The Suharto family have returned to the village on various occasions in recent years. Suharto himself, accompanied by members of his family, made a trip to Kemusuk in 2002 to pay respects to his father's grave. At the time Suharto's younger step-brother, Notosuwito, had a house in the village near the graveyard in the Kepoh area. More recently, in March 2013 several of Suharto's children, along with his half-brother Probosutedjo, visited Kemusuk Lor (North Kemusuk) to attend the unveiling of a statue of their father installed near a series of exhibits (photos and some dioramas) about Suharto's life at a hall in the village. The statue of Soeharto, which is 3.5 meters tall, presents him in full military uniform as the commander of the Indonesian National Armed Forces (Tentara Nasional Indonesia, or TNI) carrying a baton under his left arm. The sculptor of the statue was the well-known Indonesian sculptor Edhi Sunarso. Edhi Sunarso has created various other well-known statues and monuments in Indonesia including the landmark Selamat Datang Monument (Welcome Monument) in Jakarta.

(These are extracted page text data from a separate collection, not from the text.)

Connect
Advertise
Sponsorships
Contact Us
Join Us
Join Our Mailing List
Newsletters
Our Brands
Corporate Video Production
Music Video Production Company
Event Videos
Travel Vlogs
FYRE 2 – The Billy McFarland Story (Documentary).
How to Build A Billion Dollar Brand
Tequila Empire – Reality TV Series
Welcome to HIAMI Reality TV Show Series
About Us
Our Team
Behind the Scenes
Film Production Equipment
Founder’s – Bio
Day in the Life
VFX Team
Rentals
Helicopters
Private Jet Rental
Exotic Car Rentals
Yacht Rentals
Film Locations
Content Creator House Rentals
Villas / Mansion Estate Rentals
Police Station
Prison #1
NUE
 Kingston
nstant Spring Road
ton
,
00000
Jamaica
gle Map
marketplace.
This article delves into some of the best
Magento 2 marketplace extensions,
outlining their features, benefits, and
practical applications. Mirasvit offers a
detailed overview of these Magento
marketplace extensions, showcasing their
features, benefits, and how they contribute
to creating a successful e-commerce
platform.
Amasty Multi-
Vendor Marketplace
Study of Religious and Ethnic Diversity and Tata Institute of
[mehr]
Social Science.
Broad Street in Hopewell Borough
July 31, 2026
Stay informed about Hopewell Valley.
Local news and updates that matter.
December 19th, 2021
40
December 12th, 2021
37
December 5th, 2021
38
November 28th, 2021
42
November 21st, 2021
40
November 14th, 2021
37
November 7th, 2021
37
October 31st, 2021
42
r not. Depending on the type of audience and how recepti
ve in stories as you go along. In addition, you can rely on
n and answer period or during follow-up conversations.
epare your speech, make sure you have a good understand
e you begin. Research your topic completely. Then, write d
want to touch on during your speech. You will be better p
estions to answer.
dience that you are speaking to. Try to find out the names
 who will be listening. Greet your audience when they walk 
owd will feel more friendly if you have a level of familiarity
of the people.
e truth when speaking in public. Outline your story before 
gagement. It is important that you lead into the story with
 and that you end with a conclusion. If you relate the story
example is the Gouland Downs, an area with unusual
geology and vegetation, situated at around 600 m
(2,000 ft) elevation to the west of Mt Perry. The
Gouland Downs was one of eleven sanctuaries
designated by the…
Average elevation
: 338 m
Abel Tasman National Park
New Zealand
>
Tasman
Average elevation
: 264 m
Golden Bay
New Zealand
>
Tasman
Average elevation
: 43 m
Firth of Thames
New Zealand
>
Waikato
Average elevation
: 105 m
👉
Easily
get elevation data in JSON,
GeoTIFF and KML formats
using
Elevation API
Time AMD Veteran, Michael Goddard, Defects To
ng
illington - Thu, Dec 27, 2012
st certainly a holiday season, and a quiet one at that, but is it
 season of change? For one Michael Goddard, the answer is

In June 2013 additional facilities as part of a memorial to Suharto were opened in a ceremony in Kemusuk by Suharto's eldest daughter Siti Hardiyanti Rukmana (Tutut) and his brother Probosutedjo. The memorial included refurbished houses which various members of Suharto's family had lived in as well as a museum. The ceremony was attended by several senior ministers of the Indonesian government including the Coordinating People's Welfare Minister Agung Laksono and Defence Minister Purnomo Yusgiantoro.

At the time of Suharto's death in January 2008, residents of Kemusuk joined in the mourning for the former president. Flags were lowered in the village and Suharto's nephew, Aryo Notosuwito spoke in memory of Suharto. As is the practice in Indonesia, members of the local community gathered together at the house of Suharto's relatives to remember the former resident of their village.

Later, in March 2018, when Suharto's brother Probosutedjo died in Jakarta, his body was flown back to Yogyakarta and transferred to Kemusuk to be buried in the local Somenggalan cemetery.